Одну из таких попыток я прекрасно помню. Смотрителем тогда был Дубровин, только что заместивший прогнанного Федорова.
Одной из наших многочисленных конституций было установлено, что на коридоре могут быть только четверо (фиктивно говорилось не четверо, а двое на дворе и двое на кухне). Фортки же в дверях у всех мастерских будут открыты как для вентиляции, так и для удобства получать через коридорных клей, инструменты и проч.

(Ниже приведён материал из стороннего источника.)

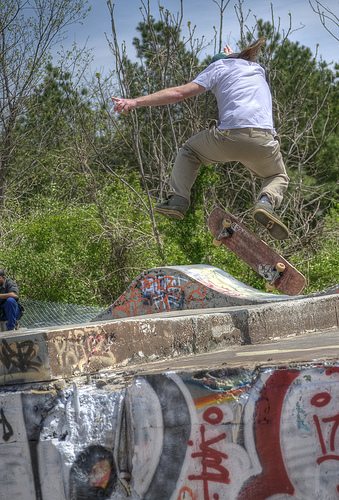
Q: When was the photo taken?
A: Afternoon.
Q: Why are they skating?
A: For fun.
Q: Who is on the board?
A: A guy.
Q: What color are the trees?
A: Green.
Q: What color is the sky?
A: Blue.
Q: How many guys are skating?
A: One.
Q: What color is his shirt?
A: White.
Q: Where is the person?
A: At the skatepark.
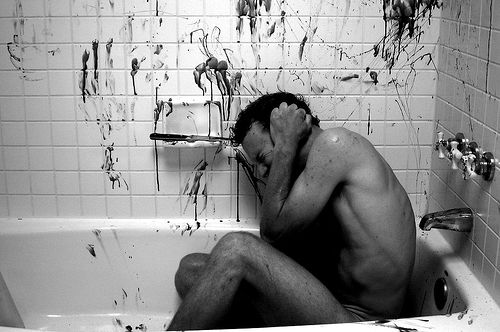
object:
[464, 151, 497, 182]
faucet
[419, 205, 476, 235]
faucet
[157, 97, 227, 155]
soap dish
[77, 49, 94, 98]
blood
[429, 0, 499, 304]
walls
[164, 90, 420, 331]
man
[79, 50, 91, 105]
prints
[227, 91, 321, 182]
head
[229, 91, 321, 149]
hair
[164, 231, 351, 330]
legs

Должно быть, Дубровину, как новичку, хотелось подтянуть нас, и он, ни слова не сказавши нам, велел вахмистру в один прекрасный день держать фортки на запоре. Приходим мы, ничего не подозревая, в мастерские, дверь запирают и... Оказывается, мы опять, как в мышеловке!
Я работал в это время с В. Г. Ивановым. Он, как только увидал такое "правонарушение", вспыхнул, как порох, схватил молоток и изо всей силы стал барабанить им в дверь. Стук был ужасный, соседи подхватили его, и начался обычный тюремный концерт, при котором обыкновенно стража совсем теряет голову.

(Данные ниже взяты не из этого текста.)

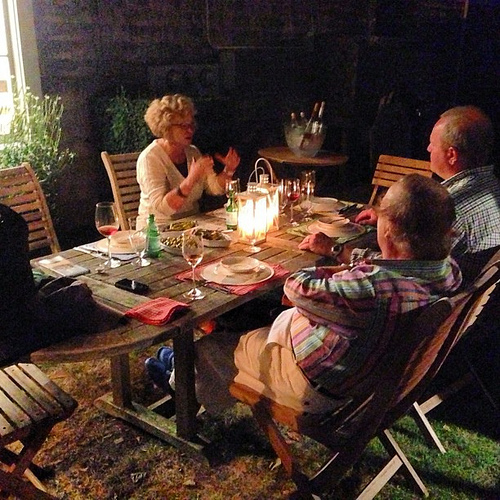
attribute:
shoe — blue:
[143, 355, 171, 398]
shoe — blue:
[158, 341, 179, 372]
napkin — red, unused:
[120, 290, 192, 333]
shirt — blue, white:
[437, 162, 499, 267]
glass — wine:
[238, 175, 296, 239]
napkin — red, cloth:
[123, 297, 188, 336]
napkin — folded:
[123, 295, 188, 323]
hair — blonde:
[146, 95, 198, 125]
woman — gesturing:
[134, 92, 241, 230]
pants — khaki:
[169, 314, 350, 421]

Нарочный побежал к смотрителю, тот явился и, увидавши, в каком градусе находятся лишенные прежней "льготы", тотчас же сдался, сказавши, что он никаких распоряжений на этот счет вахмистру не давал. Фортки немедленно у всех были открыты, а дальнейших покушений на конституцию долго после этого не было.
Другой казус из той же категории был серьезнее.
Двери всех мастерских в это время уже держались открытыми. Я спокойно работал в своей мастерской, а со двора неслись ко мне громкие возбужденные голоса спорящих: там шли какие-то перекоры с вахмистром, тоже по поводу ограничения наших льгот. В чем именно было дело, точно я не знаю. Знаю только, что П. С. Поливанов, доведенный прением до белого каления, прибежал ко мне в мастерскую, схватил топор и моментально исчез. Говорили после, что он хотел броситься с ним на вахмистра, но товарищи, бывшие тоже на дворе, вовремя удержали его. Через минуту после этого я вижу, как он покорно идет, влекомый Базилем (В. Ивановым), ко мне в мастерскую, с тем же самым топором в руках, и немедленно подставляет голову под кран, чтобы охладить возбуждение струей воды.
-- Кровь,-- говорит,-- бросилась в голову.
Благодарят тактичности Гангарта и умелому объяснению ему всей истории, она не имела никаких последствий. Даже более: в тот же самый год (1896) был объявлен некоторым из нас коронационный манифест, в том числе и Поливанову, с обычной оговоркой, что срок сокращается "за хорошее поведение".